The new Immigration Act can definetly take effect on January 1, 2005

The new Immigration Act can definitely take effect on January 1, 2005. After the law had been signed by Federal President Horst Köhler on July 30, 2004, it was officially promulgated in the Federal Law Gazette on August 5, 2004.
Die Welt 06.08.04

Commissions for hardship cases set up in accordance with the new Immigration Act

The states of Berlin, Mecklenburg-Pomerania and North-Rhine Westphalia have already set up commissions for hardship cases in accordance with the new immigration act. The state of Baden-Wuerttemberg is also considering a similar move. Ulrich Goll (FDP), the new state minister of justice and commissioner for foreign residents, has expressed his support for setting up a commission that would include church representatives but exclude refugee organisations. Brandenburg's interior minister Mr. Schönbohm (CDU), and his counterpart from Lower Saxony, Mr. Schünemann (CDU), on the other hand, have both rejected calls for setting up a commission for hardship cases in theirs federal states. In the view of Mr. Schünemann, it would be more appropriate for the petition committee of the state parliament to adopt this responsibility. Under his proposals, deportation procedures would be suspended during the review of a petition, for a maximum period of six months, provided that the foreign nationals concerned have sufficient means of livelihood at their disposal.
FAZ 17.08.04 // Evangelischer Pressedienst Südwest 21.08.04

Muslim members of CDU object to headscarf ban

Whereas the CDU, the largest opposition party, has so far supported a headscarf ban for Muslim teachers, the German-Turkish Forum within the CDU's state party organisation of North-Rhine Westphalia has rejected calls for a general headscarf ban for all public sector workers, in a written statement entitled "Principles of a Christian-Democratic Policy towards Islam for Germany". Bülent Arslan, the chairman of the forum, has pointed out that wearing a headscarf is, first and foremost, a religious obligation and therefore not anti-constitutional as such.
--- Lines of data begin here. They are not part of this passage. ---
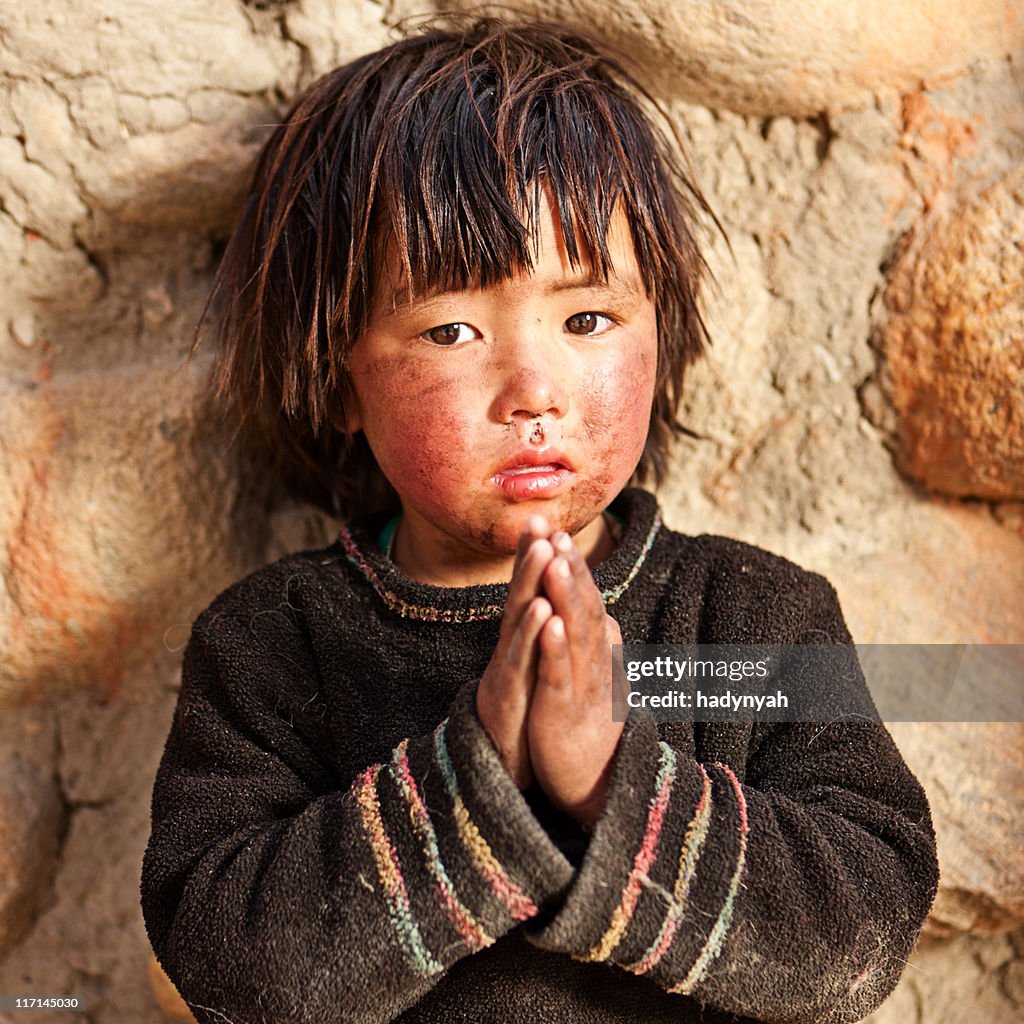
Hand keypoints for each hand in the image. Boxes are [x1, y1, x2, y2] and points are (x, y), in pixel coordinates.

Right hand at [476, 516, 555, 788]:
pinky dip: (531, 634)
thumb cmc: (521, 711)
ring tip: (544, 550)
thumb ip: (538, 636)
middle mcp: (511, 647)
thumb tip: (551, 604)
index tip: (543, 518)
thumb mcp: (531, 668)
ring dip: (530, 582)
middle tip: (538, 520)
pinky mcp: (508, 694)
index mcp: (522, 641)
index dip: (534, 555)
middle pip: (519, 593)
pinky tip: (542, 610)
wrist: (503, 763)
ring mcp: (507, 668)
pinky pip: (520, 660)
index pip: (528, 590)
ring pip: (518, 619)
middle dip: (529, 556)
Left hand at [527, 531, 624, 828]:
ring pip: (576, 632)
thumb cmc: (592, 729)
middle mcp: (594, 661)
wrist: (602, 787)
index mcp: (596, 652)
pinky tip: (549, 623)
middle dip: (569, 567)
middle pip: (583, 606)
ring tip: (557, 559)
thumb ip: (597, 647)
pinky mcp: (566, 711)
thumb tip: (605, 615)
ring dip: (567, 595)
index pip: (585, 600)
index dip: (573, 566)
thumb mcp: (595, 682)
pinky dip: (557, 647)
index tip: (558, 529)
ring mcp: (582, 685)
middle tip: (557, 529)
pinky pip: (561, 675)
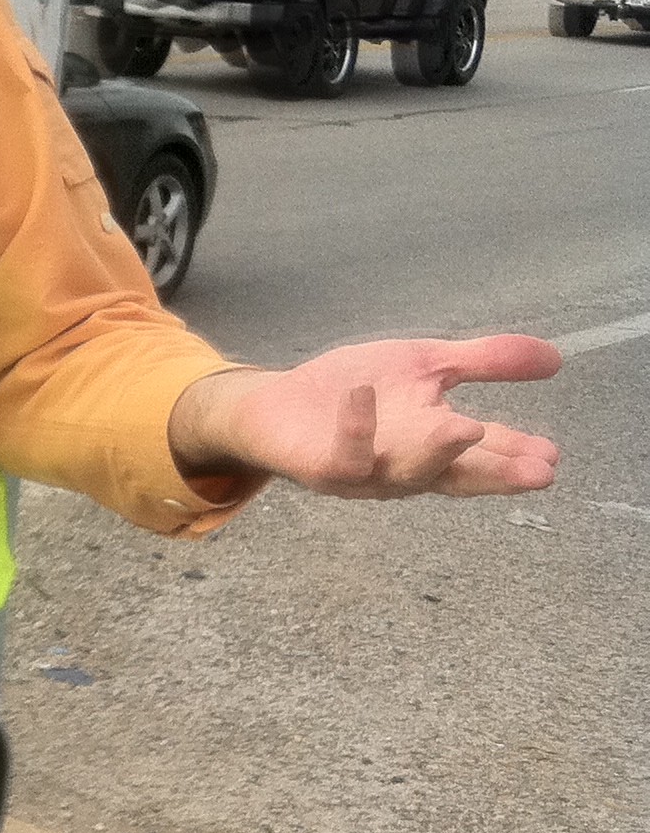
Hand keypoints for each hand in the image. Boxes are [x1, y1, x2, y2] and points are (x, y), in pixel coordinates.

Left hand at [170, 335, 560, 499]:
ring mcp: (365, 472)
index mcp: (435, 445)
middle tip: (537, 472)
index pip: (483, 455)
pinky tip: (363, 395)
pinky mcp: (322, 467)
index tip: (552, 457)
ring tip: (464, 427)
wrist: (275, 405)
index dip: (516, 458)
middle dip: (494, 472)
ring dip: (434, 453)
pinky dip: (355, 428)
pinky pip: (342, 457)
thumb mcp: (424, 365)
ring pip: (404, 473)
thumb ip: (482, 362)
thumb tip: (556, 357)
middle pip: (455, 474)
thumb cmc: (355, 392)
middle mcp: (406, 467)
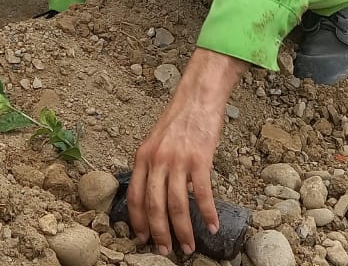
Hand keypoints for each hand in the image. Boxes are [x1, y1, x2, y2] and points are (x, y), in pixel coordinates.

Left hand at [128, 48, 245, 254]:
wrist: (198, 96)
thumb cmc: (179, 118)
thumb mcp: (156, 140)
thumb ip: (152, 165)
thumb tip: (155, 194)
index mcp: (142, 157)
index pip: (135, 197)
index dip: (138, 221)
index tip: (143, 238)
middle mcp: (157, 160)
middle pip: (154, 206)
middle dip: (160, 233)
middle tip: (166, 250)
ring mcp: (178, 160)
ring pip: (177, 205)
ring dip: (184, 230)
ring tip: (189, 246)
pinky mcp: (200, 159)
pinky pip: (203, 194)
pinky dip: (208, 213)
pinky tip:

Consequently, each case should be reviewed individually in order to establish whether a woman wears a headscarf during work for political reasons, which would then justify a headscarf ban for a person working in the public sector. CDU party leaders have so far not responded to the statement.
Welt am Sonntag 29.08.04

Asylum statistics

In August 2004, a total of 2,943 persons have submitted asylum petitions in Germany. This constitutes an increase by 1.2% (+36 persons) over the previous month, but a decrease by 17.0% (-605 persons) over August 2003. In August 2004, asylum seekers' main countries of origin were Turkey (319), Serbia / Montenegro (292) and the Russian Federation (244), followed by China (153) and Vietnam (148). During this period, the Federal Office for the Recognition of Foreign Refugees has reviewed the cases of 4,625 persons, 61 (1.3%) of whom have been recognised as entitled to political asylum. A further 101 persons (2.2%) have been granted protection against deportation according to §51 Par.1 AuslG (Foreigners Act). The petitions of 2,759 persons (59.7%) have been rejected. The cases of a further 1,704 persons (36.8%) have been closed for other reasons, for example because applicants have withdrawn their petitions.